Once more Ruth Park has outdone herself. Her prose is magical, and as smooth as cream in this sequel to The Harp in the South, which is about the continuing existence of the Darcy family and their neighbours in the nineteenth-century tenements of Surry Hills. Poor Man’s Orange is bursting with detail, evocative, rich in imagery.

This is as much a tragedy, and a novel about poverty, squalor, spirituality and change, as it is a bildungsroman. Most of it is from sixteen-year-old Dolour’s perspective (there are shades of A Little Princess in Dolour’s delicious imaginings of the filth, sordidness and disorder around her transforming into untold luxury), but we get a good look at the whole ensemble from THITS - drunkard Hughie Darcy and his wife, ‘Mumma’, calm, practical Charlie Rothe, dreamy Roie. And of course, the colourful and often insistently multicultural cast of neighbours, from benevolent old Lick Jimmy to the Sicilianos. They might verge on stereotypes, but they are strangely charming for all that, and although Park’s non-white characters are less three-dimensional than her white ones, they are not spared the keenness of her observation, her sense for character development, her ruthless ‘chronicling’ of their sins, or the subtlety and sympathy she evokes so beautifully. Her characters are far from saints.

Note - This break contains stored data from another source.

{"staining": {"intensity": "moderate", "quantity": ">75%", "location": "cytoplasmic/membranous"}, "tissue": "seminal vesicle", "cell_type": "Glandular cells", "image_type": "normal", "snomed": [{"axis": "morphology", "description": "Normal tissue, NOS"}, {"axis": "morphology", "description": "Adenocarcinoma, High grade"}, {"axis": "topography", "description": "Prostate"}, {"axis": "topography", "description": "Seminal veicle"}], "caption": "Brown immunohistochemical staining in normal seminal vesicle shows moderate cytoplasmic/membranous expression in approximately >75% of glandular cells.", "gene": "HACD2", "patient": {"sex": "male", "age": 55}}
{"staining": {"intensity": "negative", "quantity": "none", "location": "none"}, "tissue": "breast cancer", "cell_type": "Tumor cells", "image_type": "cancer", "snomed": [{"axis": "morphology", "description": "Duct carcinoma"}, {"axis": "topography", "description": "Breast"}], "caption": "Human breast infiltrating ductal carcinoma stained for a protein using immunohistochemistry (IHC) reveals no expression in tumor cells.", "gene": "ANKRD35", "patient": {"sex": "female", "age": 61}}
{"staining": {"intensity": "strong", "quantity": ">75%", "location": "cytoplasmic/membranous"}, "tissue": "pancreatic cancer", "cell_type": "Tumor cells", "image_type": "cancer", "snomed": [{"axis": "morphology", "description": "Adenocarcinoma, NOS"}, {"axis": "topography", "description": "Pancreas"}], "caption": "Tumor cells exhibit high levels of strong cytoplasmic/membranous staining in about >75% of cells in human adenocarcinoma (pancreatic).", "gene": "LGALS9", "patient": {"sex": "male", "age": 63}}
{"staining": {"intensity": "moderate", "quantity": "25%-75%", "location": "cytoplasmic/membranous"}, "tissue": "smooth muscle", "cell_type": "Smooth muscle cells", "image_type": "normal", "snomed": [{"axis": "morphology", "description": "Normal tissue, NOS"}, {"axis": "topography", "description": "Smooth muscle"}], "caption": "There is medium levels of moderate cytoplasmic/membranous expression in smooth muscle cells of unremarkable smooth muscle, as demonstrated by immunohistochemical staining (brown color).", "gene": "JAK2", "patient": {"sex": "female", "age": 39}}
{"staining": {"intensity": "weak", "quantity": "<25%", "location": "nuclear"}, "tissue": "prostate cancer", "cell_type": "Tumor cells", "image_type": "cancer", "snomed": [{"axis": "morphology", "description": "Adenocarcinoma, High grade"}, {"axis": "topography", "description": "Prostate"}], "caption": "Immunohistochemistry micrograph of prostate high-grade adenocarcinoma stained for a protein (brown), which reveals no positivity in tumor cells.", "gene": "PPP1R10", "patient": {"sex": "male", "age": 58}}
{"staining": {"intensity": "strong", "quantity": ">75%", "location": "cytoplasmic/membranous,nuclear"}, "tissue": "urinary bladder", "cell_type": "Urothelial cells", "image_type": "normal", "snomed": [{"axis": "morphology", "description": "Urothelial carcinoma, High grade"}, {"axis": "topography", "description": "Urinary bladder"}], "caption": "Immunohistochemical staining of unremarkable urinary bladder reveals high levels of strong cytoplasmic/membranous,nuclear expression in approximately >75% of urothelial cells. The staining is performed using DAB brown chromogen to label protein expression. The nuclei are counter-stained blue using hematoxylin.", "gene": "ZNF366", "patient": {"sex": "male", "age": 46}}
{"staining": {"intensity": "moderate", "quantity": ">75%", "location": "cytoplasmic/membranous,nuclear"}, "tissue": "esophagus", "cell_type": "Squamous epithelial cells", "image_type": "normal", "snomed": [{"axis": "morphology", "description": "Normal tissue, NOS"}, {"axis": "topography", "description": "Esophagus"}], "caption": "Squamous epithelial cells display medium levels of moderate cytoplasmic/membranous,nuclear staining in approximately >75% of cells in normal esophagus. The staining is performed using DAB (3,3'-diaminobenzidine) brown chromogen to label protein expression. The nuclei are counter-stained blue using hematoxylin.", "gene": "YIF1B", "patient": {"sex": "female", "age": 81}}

Her character development is ample in this novel, and each character is given time to make mistakes. Like its predecessor, PMO is a slow paced novel, gliding from perspective to perspective with ease. It’s a slice of life book worth its salt.

The love story is none too subtle, but Park wafts it toward you as beautifully as incense, so that you don’t mind the ending not being quite as you expected.

The only sour notes are the racism and ableism.